Inner Mongolia

Early June 2006

We have traveled 2 hours along the bumpy terrains of Inner Mongolia to see the grasslands and to experience one night inside a Mongolian yurt. During the two-hour bus ride, an image began to form in our minds: pretty Mongolian girls singing to us upon our arrival, a whole lamb roasting on the spit, waiting to be devoured by a bunch of hungry Beijing tourists, a night of cultural exchange dancing by the bonfire—a truly exotic Mongolian experience.

But somehow, this fantasy didn’t quite evolve into what we expected.
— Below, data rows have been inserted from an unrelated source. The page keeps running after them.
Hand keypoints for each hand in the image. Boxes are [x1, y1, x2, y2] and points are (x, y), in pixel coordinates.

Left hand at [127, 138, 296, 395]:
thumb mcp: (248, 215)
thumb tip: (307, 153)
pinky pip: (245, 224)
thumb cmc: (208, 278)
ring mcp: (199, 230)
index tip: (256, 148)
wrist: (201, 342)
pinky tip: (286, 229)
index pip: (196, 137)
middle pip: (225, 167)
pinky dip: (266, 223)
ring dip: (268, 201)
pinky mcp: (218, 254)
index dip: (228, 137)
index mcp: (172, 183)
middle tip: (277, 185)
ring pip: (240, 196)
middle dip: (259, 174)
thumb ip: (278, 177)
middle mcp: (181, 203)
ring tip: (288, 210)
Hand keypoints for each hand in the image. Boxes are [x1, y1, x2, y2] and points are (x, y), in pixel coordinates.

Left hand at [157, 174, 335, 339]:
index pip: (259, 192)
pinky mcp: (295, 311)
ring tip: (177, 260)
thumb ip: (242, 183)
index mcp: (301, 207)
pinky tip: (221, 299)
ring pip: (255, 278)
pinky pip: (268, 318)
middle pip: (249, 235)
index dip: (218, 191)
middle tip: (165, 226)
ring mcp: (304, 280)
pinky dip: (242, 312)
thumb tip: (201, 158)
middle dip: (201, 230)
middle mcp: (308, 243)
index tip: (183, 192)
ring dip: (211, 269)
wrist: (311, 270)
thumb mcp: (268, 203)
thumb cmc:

In fact, the little ‘Mongolian’ settlement we were in was totally unreal—‘Mongolian’ girls running around struggling to put on their ‘costumes’ (with a pair of jeans underneath) as tourists arrive by the busloads, pieces of unidentifiable meat roasting on a makeshift barbeque pit, ‘traditional’ Mongolian music coming out of an electronic organ with a synthesizer, and everyone else dancing to doof-doof techno music around the ‘bonfire’ that is an empty oil barrel with burning twigs inside it.

Let me tell you something real though, the horsemen were real Mongolians. And probably their horses too. And the sandstorm. Yes, the sandstorms. Those were real.
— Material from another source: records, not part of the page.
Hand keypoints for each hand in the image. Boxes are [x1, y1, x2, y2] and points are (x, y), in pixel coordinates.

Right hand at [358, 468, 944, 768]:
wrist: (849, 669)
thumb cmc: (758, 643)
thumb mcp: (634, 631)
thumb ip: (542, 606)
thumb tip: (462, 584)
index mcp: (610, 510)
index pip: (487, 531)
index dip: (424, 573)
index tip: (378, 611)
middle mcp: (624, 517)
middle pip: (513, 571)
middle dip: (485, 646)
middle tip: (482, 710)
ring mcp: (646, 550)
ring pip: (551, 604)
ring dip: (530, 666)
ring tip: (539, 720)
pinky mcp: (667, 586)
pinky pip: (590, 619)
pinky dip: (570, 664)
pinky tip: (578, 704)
As the wind swept across the barren patch of earth that our yurts were built on, little sand hurricanes were swirled up into midair, terrorizing tourists that were about to go on their riding trips. I could see the sand coming from fifty meters away. Everyone watched in awe before realizing that it was coming straight at us! We automatically scrambled into a group huddle, ducked our heads and pulled our hoods as far down our heads as possible, waiting for the ordeal to end. I could hear the sand beating against our body and the wind howling across the bare land. Woohoo! I got to see a real Mongolian sandstorm!


The wind finally stopped after depositing a gram or two of sand into our ears and jacket pockets. I shook the sand off, put on my surgical mask, wrapped a scarf over my head turban-style, slid on a pair of sunnies and got onto my horse. Yes, I was all ready for my Mongolian adventure.

1 comment:

Jay said...

hmm.. I was just reading ur post and saw the people in traditional cloth.. that is not mongolians. Inner mongolians are more likely to became a mixed with Chinese tradition I think. I am from Outer Mongolia which the original mongolians who live at. I suggest you to go to outer mongolia and rewrite your post about your real experience about MONGOLIANS.